Submitter: Raffaella Morganti
Description: On the 6th of December last year, many of us received the sad news of the passing of Dan Harris. The life and career of Dan has followed the development of radio technology and the improvement of radio telescopes. He was there when the Northern Cross was built in Italy and he was here, in the Netherlands, in the highly productive first decade of the WSRT, as one of the first users of this instrument.

The study of radio sources and radio jets has been the "leitmotif " of Dan's research. He used the powerful combination of radio and X-ray observations to unveil many of the complicated aspects of the physics of radio jets. Dan has been always aware of this “power” and, in particular, he was aware that things would even be better by extending the radio data to the lowest possible frequencies.

Perhaps counter-intuitively, the low-energy electrons which emit at low radio frequencies are key for understanding the processes driving the X-ray emission. These low-energy electrons are also long-lived (hundreds of thousands of years), and over this timescale they not only encode the history of the radio source, but also produce inverse Compton scattering with cosmic microwave background (CMB) photons and originate X-ray emission.

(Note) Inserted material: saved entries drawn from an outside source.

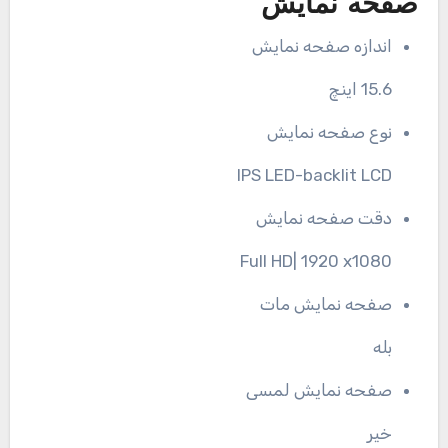
صفحه نمایش
اندازه صفحه نمایش
15.6 اینچ
نوع صفحه نمایش
IPS LED-backlit LCD
دقت صفحه نمایش
Full HD| 1920 x1080
صفحه نمایش مات
بله
صفحه نمایش لمسی
خیر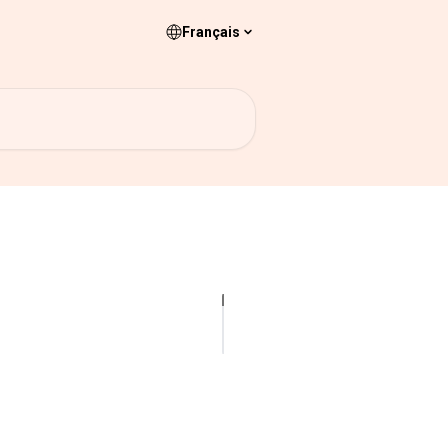
Français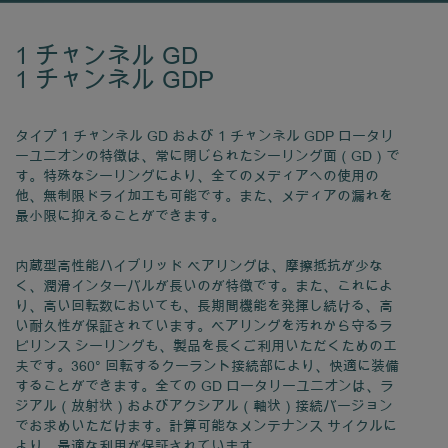
1 チャンネル GD
1 チャンネル GDP
タイプ 1 チャンネル GD および 1 チャンネル GDP ロータリ
ーユニオンの特徴は、常に閉じられたシーリング面（GD）で
す。特殊なシーリングにより、全てのメディアへの使用の
他、無制限ドライ加工も可能です。また、メディアの漏れを
最小限に抑えることができます。
内蔵型高性能ハイブリッド ベアリングは、摩擦抵抗が少な
く、潤滑インターバルが長いのが特徴です。また、これによ
り、高い回転数においても、長期間機能を発揮し続ける、高
い耐久性が保証されています。ベアリングを汚れから守るラ
ビリンス シーリングも、製品を長くご利用いただくための工
夫です。360° 回転するクーラント接続部により、快適に装備
することができます。全ての GD ロータリーユニオンは、ラ
ジアル（放射状）およびアクシアル（軸状）接続バージョン
でお求めいただけます。計算可能なメンテナンス サイクルに
より、最適な利用が保証されています。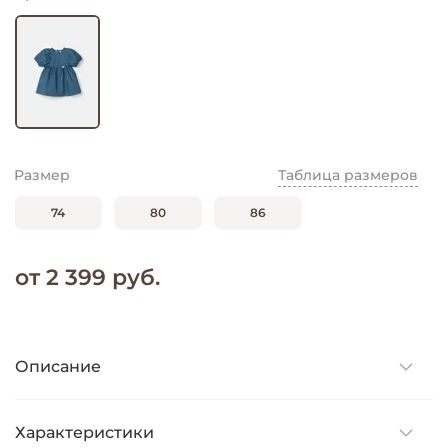
Размер
Таблица размеров
74
80
86
от 2 399 руб.
Описание
Характеристики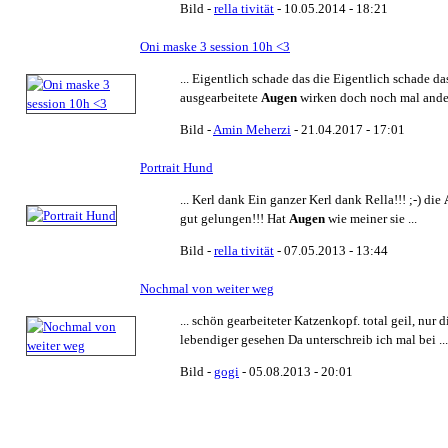
Bild -
rella tivität
- 10.05.2014 - 18:21
Oni maske 3 session 10h <3
... Eigentlich schade das die Eigentlich schade da
ausgearbeitete
Augen
wirken doch noch mal anders
Bild -
Amin Meherzi
- 21.04.2017 - 17:01
Portrait Hund
... Kerl dank Ein ganzer Kerl dank Rella!!! ;-) die
gut gelungen!!! Hat
Augen
wie meiner sie ...
Bild -
rella tivität
- 07.05.2013 - 13:44
Nochmal von weiter weg
... schön gearbeiteter Katzenkopf. total geil, nur 
lebendiger gesehen Da unterschreib ich mal bei ...
Bild -
gogi
- 05.08.2013 - 20:01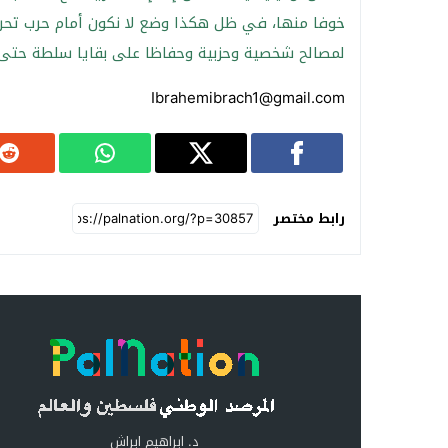
خوفا منها، في ظل هكذا وضع لا نكون أمام حرب تحر
لمصالح شخصية وحزبية وحفاظا على بقايا سلطة حتى ت
Ibrahemibrach1@gmail.com
رابط مختصر
د. ابراهيم ابراش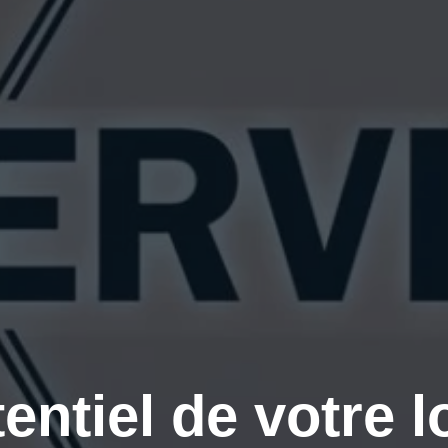
entiel de votre lo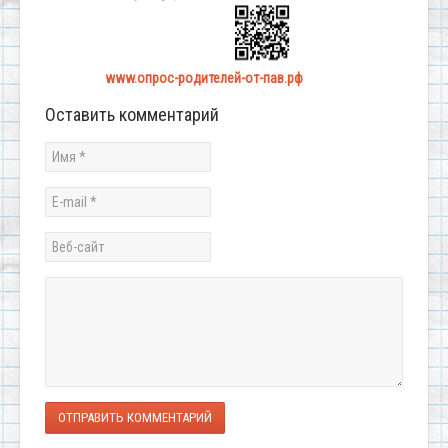
www.опрос-родителей-от-пав.рф
Оставить комментарий
ОТПРАВИТЬ КОММЕНТАРИЙ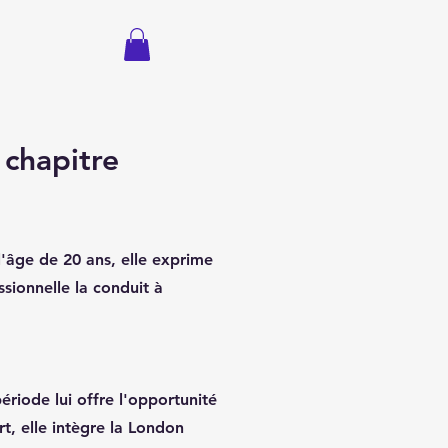
chapitre
l'âge de 20 ans, elle exprime
ssionnelle la conduit à
riode lui offre l'opportunité
t, elle intègre la London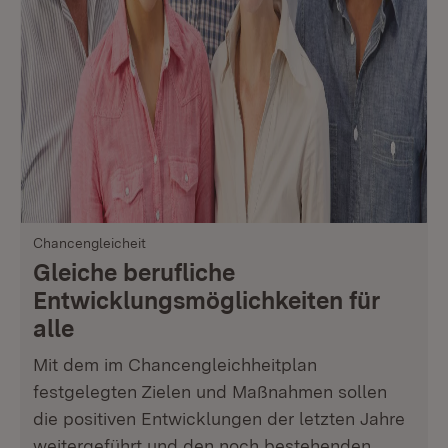
Chancengleicheit
Gleiche berufliche
Entwicklungsmöglichkeiten für
alle
Mit dem im Chancengleichheitplan
festgelegten Zielen und Maßnahmen sollen
die positiven Entwicklungen der letzten Jahre
weitergeführt und den noch bestehenden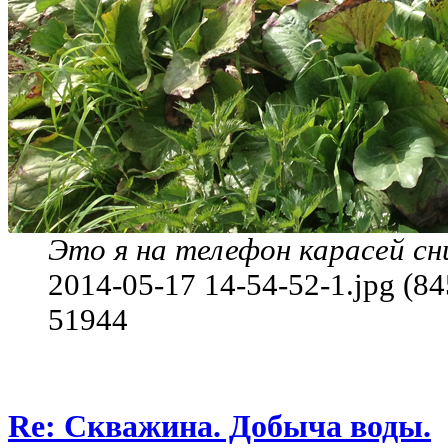
Это я на телефон карасей сн
2014-05-17 14-54-52-1.jpg (8
51944
Re: Скважина. Добыча воды.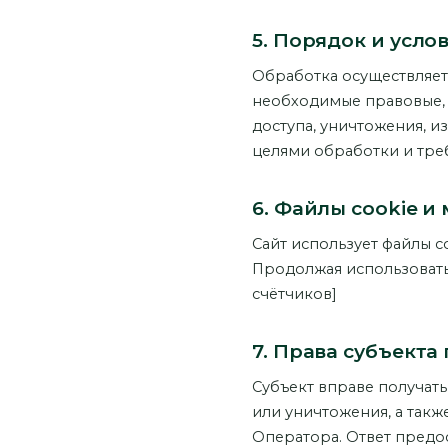
5. Порядок и усло
Обработка осуществляет
необходимые правовые,
доступа, уничтожения, 
целями обработки и тре
6. Файлы cookie и
Сайт использует файлы c
Продолжая использовать 
счётчиков]
7. Права субъект
Субъект вправе получать
или уничтожения, а такж
Оператора. Ответ предос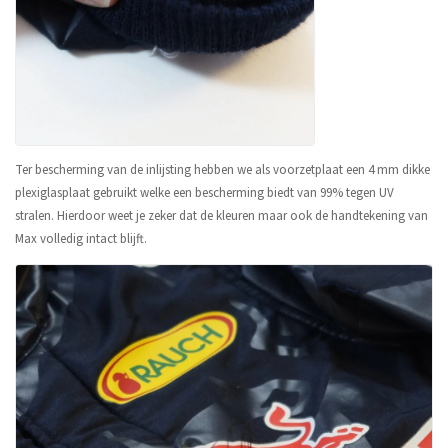
Ter bescherming van de inlijsting hebben we als voorzetplaat een 4 mm dikke
plexiglasplaat gebruikt welke een bescherming biedt van 99% tegen UV
stralen. Hierdoor weet je zeker dat de kleuren maar ook de handtekening van
Max volledig intact blijft.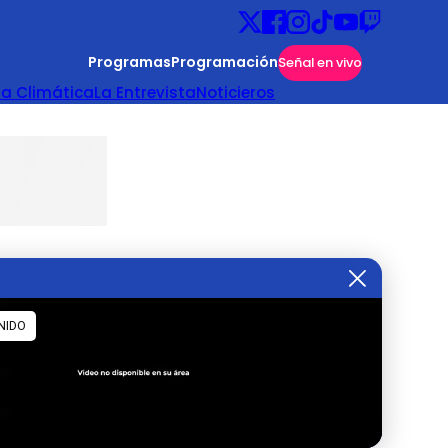
Programas
Programación
Señal en vivo
ta Climática
La Entrevista
Noticieros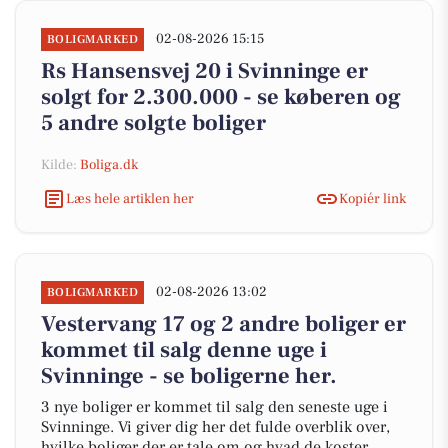
02-08-2026 15:15
BOLIGMARKED
Rs Hansensvej 20 i Svinninge er
solgt for 2.300.000 - se køberen og
5 andre solgte boliger
Kilde:
Boliga.dk
Læs hele artiklen her
Kopiér link
02-08-2026 13:02
BOLIGMARKED
Vestervang 17 og 2 andre boliger er
kommet til salg denne uge i
Svinninge - se boligerne her.
3 nye boliger er kommet til salg den seneste uge i
Svinninge. Vi giver dig her det fulde overblik over,
hvilke boliger der er tale om og hvad de koster.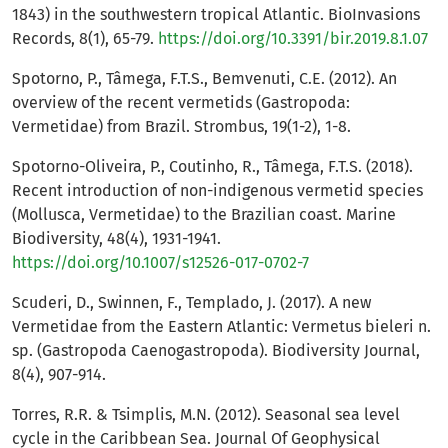
1843) in the southwestern tropical Atlantic. BioInvasions
Records, 8(1), 65-79.
https://doi.org/10.3391/bir.2019.8.1.07
Spotorno, P., Tâmega, F.T.S., Bemvenuti, C.E. (2012). An
overview of the recent vermetids (Gastropoda:
Vermetidae) from Brazil. Strombus, 19(1-2), 1-8.
Spotorno-Oliveira, P., Coutinho, R., Tâmega, F.T.S. (2018).
Recent introduction of non-indigenous vermetid species
(Mollusca, Vermetidae) to the Brazilian coast. Marine
Biodiversity, 48(4), 1931-1941.
https://doi.org/10.1007/s12526-017-0702-7
Scuderi, D., Swinnen, F., Templado, J. (2017). A new
Vermetidae from the Eastern Atlantic: Vermetus bieleri n.
sp. (Gastropoda Caenogastropoda). Biodiversity Journal,
8(4), 907-914.
Torres, R.R. & Tsimplis, M.N. (2012). Seasonal sea level
cycle in the Caribbean Sea. Journal Of Geophysical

Thus, it was not surprising to see Dan's great interest for the LOFAR radio telescope! Dan was interested in LOFAR from the early stages and, actually, even before the start of operations. Dan's idea was to use LOFAR to resolve the debate about the dominant emission mechanism for the X-ray emission of powerful radio jets. The low radio frequencies covered by LOFAR would tell us whether the X-ray emission from radio jets is the extrapolation of Inverse Compton/CMB models or not. But to be able to answer this question, the high spatial resolution of International LOFAR was required. Therefore, he has been anxiously waiting for the long-baseline capabilities of LOFAR, asking about the status and the progress in the calibration and imaging at every occasion I would meet him. Only with an International LOFAR observation one could match the resolution at higher frequencies and resolve the jet structure: no other low-frequency radio telescope could provide this!

The pilot study we proposed was targeting one of Dan's favourite objects, 4C19.44. This object has a bright jet with knots observed both in radio and X-ray. With the help of some of the LOFAR long-baseline experts at ASTRON (Javier Moldon, Adam Deller and Raymond Oonk) an impressive sub-arcsecond image was obtained at 150 MHz, using 8 international stations in combination with the Dutch array (picture on the left). The great quality of the image is even more evident when compared with the high-frequency VLA image; see the overlay on the right between the high-frequency (4.8 GHz) VLA image and the LOFAR one.
This perfect coincidence between the structures was exactly what Dan needed for his experiment; he was delighted to see this result.

Unfortunately he did not have the time to complete the full analysis of these data, but we have made a commitment to complete the 4C19.44 long-baseline paper; both for his memory and because of the lot of work he has dedicated to this project. This is what he would have liked to see! Hopefully, we will also be able to expand this pilot project to more objects, as Dan was planning to do.

A Memorial for Dan Harris is held in Boston on Saturday 19th March and we hope this short contribution will complete the picture of Dan's active scientific life until the last day, as we would have expected from him!